The earliest production of phthalic anhydride cas dates back to 1872, when a German company used naphthalene as raw material and chromium oxide for oxidation to produce phthalic anhydride cas. Later, it was changed to fuming sulfuric acid for oxidation, but the yield was very low, only 15%. Since 1917, the world has started to use vanadium oxide as a catalyst to produce phthalic anhydride cas from naphthalene, and the production of phthalic anhydride cas has gradually become industrialized and scaled, with two relatively mature processes of naphthalene method and ortho method developed successively.

Naphthalene method: The reaction principle is the gas-phase oxidation of naphthalene and air to produce phthalic anhydride cas in the presence of a catalyst

The process flow is that purified air is compressed and preheated before entering the bottom of the fluidized bed reactor, and liquid naphthalene is sprayed in. The naphthalene is vaporized and mixed with air, and undergoes exothermic reactions through the fluidized catalyst layer to generate phthalic anhydride cas.

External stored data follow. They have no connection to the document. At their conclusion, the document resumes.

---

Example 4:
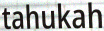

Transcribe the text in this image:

tahukah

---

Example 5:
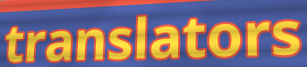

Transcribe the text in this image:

translators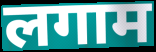
लगामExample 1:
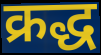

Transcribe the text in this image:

क्रद्ध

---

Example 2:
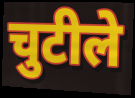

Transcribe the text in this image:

चुटीले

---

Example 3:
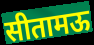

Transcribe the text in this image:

सीतामऊ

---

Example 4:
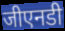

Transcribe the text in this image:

जीएनडी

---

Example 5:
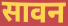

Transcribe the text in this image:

सावन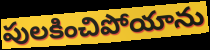
పులకించిపోయానుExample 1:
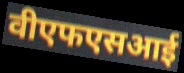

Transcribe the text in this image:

वीएफएसआई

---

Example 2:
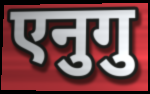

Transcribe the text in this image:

एनुगु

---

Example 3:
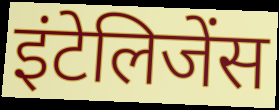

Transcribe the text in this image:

इंटेलिजेंस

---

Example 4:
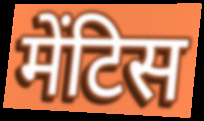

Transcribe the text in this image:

मेंटिस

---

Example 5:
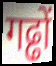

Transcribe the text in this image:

गढ्ढों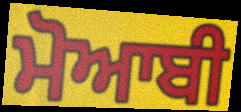
ਮੋਆਬੀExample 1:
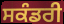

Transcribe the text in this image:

ਸਕੰਡਰੀ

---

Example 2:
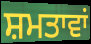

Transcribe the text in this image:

ਸ਼ਮਤਾਵਾਂ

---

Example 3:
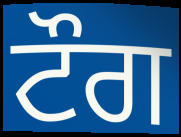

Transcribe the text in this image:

ਟੌਗ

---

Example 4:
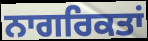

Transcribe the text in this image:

ਨਾਗਰਿਕਤਾਂ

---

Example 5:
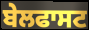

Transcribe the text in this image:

ਬੇਲਫਾਸਟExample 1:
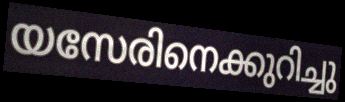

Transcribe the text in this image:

യസേരിനെക്കുറിച്ചു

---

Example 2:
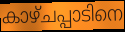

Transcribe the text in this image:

കാഴ്ചപ്പാടിനെ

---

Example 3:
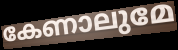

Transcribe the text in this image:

കേണാലുമേ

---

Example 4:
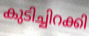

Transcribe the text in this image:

കുടിച്ചിറക്കി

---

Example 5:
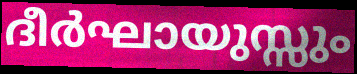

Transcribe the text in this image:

ദീർഘായുസ്സും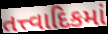
તત્ત્વાદિકમાં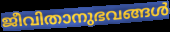
ജീവിതാനുഭവങ്ങൾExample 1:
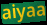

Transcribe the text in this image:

aiyaa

The reactor is equipped with tube-type coolers, and water is used as a heat medium to remove the reaction heat. The reaction gas is separated by a three-stage cyclone separator, and the catalyst carried by the gas is separated and enters the liquid condenser, where 40%-60% of crude phthalic anhydride cas is condensed in liquid form. The gas then enters the switching condenser for further separation of crude phthalic anhydride cas. After pre-decomposition, the crude phthalic anhydride cas is subjected to rectification to obtain phthalic anhydride cas products. The tail gas is discharged after being washed, and the washing solution is diluted with water and discharged or sent to a catalytic incinerator.

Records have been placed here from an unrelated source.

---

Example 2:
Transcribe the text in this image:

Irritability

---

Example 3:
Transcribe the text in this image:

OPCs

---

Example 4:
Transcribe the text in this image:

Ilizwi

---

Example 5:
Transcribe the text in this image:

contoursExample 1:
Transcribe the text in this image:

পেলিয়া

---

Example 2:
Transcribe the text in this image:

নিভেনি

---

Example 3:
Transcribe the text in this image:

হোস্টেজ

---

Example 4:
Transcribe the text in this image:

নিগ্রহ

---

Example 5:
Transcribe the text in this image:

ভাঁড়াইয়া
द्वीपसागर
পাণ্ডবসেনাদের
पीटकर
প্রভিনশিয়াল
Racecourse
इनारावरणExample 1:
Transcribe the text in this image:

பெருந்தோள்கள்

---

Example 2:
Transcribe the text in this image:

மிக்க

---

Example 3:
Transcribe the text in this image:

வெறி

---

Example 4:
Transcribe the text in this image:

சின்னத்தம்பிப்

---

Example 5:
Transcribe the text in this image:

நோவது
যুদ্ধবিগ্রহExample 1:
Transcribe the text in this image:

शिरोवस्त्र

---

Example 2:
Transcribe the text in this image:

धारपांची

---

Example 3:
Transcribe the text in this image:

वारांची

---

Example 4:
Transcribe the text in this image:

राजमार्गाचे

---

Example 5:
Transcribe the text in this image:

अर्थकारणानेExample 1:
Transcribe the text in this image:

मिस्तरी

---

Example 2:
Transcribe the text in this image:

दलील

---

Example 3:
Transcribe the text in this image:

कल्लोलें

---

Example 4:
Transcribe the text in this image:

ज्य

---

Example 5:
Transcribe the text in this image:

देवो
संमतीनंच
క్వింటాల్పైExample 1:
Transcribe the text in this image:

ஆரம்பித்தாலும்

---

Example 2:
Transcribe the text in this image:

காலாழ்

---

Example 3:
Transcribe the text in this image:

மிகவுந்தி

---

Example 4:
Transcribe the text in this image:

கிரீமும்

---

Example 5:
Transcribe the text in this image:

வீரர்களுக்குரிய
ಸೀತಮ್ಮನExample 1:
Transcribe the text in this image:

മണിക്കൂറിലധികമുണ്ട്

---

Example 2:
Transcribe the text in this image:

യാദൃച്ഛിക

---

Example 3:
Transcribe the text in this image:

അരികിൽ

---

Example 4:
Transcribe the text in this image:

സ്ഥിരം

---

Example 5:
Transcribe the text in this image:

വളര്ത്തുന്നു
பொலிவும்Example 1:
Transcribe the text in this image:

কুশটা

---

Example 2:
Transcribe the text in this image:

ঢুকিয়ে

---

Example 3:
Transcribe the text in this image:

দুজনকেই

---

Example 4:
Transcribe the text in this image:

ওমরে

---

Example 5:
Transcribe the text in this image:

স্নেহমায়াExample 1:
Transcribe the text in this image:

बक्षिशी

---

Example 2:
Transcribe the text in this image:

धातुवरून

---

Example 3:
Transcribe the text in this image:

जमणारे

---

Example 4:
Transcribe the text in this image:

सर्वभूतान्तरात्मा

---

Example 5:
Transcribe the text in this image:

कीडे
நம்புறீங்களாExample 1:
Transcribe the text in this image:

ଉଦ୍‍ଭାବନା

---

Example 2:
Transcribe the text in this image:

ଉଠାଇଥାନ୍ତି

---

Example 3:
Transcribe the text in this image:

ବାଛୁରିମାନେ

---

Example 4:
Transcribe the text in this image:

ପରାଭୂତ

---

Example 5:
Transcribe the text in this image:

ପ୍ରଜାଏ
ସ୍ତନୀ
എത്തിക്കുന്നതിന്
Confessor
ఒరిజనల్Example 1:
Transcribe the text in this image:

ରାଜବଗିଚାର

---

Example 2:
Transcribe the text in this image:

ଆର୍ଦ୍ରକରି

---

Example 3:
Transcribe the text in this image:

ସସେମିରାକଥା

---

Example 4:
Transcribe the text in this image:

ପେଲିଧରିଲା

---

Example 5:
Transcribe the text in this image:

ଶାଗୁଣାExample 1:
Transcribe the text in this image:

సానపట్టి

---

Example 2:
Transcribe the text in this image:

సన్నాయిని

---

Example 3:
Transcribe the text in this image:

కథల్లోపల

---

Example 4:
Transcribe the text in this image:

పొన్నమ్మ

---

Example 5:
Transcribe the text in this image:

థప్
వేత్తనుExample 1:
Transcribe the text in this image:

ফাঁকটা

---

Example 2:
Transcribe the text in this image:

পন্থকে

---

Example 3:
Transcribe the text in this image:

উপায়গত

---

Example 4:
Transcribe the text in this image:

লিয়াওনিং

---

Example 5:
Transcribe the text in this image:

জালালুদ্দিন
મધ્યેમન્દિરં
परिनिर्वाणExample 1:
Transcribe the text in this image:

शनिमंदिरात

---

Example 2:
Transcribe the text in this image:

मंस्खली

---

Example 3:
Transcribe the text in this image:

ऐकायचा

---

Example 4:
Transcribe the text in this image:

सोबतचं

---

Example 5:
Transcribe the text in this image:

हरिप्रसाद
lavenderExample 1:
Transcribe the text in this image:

In production, the process has been continuously improved. For example, the feeding method has been developed to atomize naphthalene, and the gas-solid separation uses highly efficient wear-resistant cyclone separators, etc. These improvements have not only greatly increased the production yield and quality of the products, but also greatly reduced the energy consumption of the naphthalene method. Due to the rapid development of the naphthalene fluidized bed method, most factories were still producing organic chemistry compounds using the naphthalene method in 1988, with naphthalene method accounting for 90% of the total production. With the development of the petroleum industry and the development of ortho method technology, the disadvantages of the naphthalene method became apparent: the supply of raw material tar naphthalene became increasingly tight and prices continued to rise, and the production capacity of a single reactor was relatively low, which inevitably led to high energy consumption of the naphthalene method. As naphthalene method production has not made great progress in reducing energy consumption, the impact of large quantities of low-priced ortho method phthalic anhydride cas has made the profit margin of the naphthalene method smaller and smaller. In order to improve their own economic benefits, many naphthalene method manufacturers began to carry out process improvements.

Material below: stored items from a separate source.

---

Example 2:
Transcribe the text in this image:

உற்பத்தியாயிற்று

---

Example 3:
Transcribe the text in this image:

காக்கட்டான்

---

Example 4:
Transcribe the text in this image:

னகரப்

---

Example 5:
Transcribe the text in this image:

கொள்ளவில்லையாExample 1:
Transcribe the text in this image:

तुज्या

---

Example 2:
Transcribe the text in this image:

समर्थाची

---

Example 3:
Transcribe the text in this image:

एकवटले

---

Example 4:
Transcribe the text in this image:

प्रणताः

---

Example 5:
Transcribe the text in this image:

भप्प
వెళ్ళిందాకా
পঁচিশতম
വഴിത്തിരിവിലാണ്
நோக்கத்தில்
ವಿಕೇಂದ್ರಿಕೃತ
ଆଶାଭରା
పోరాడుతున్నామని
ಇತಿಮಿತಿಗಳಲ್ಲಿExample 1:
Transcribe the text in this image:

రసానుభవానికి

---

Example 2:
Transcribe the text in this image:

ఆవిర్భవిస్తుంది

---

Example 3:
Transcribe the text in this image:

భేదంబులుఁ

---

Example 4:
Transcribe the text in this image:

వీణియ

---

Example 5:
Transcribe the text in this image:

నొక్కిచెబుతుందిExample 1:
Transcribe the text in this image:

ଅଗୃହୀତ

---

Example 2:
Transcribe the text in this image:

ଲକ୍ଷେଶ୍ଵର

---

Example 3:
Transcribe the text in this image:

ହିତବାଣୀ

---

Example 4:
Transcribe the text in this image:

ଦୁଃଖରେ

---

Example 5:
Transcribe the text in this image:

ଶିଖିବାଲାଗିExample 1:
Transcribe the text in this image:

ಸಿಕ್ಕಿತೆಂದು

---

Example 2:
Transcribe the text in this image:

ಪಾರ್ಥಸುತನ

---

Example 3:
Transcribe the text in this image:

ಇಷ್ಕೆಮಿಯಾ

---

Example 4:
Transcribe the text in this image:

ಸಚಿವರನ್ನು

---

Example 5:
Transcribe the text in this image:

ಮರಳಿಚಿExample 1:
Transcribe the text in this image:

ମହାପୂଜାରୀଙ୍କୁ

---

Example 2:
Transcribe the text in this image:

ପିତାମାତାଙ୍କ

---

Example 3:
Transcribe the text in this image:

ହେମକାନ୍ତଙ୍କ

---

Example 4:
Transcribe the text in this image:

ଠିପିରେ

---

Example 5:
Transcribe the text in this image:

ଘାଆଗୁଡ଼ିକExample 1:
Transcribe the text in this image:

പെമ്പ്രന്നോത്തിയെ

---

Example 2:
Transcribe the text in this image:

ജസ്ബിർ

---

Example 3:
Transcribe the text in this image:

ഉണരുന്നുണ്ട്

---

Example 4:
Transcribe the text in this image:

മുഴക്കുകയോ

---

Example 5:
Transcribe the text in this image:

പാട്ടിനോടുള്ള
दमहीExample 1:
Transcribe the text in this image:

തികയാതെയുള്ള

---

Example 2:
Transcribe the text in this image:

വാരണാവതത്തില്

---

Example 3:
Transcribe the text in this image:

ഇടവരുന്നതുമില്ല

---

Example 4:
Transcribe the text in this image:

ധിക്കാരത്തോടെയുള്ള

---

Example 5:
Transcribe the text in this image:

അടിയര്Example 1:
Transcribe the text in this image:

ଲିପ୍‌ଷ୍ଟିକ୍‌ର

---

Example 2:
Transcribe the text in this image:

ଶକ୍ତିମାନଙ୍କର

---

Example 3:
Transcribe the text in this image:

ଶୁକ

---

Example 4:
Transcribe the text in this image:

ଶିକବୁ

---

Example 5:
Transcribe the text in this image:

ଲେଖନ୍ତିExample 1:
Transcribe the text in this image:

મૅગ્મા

Ortho method: The reaction principle is the gas-phase oxidation of ortho-xylene and air to produce phthalic anhydride cas in the presence of a catalyst

The specific process flow is that after filtration and purification, compressed and preheated air is mixed with vaporized ortho-xylene, and then enters the fixed bed reactor for exothermic reaction. The circulating molten salt outside the reaction tube removes the reaction heat and maintains the reaction temperature, and the reaction heat taken out by the molten salt is used to produce high-pressure steam.

The gas coming out of the reactor enters the switching condenser through the pre-cooler and condenses phthalic anhydride cas organic chemistry compounds on the fins. Then, hot oil is regularly introduced to melt the phthalic anhydride cas, which is then subjected to heat treatment and sent to the continuous rectification system to remove low-boiling-point and high-boiling-point impurities to obtain phthalic anhydride cas products. The tail gas from the switching condenser is discharged to the atmosphere after being washed in two stages. The circulating liquid containing organic acid with a concentration of 30% is sent to the phthalic anhydride cas recycling device or incinerator, or it can be recycled to produce maleic acid.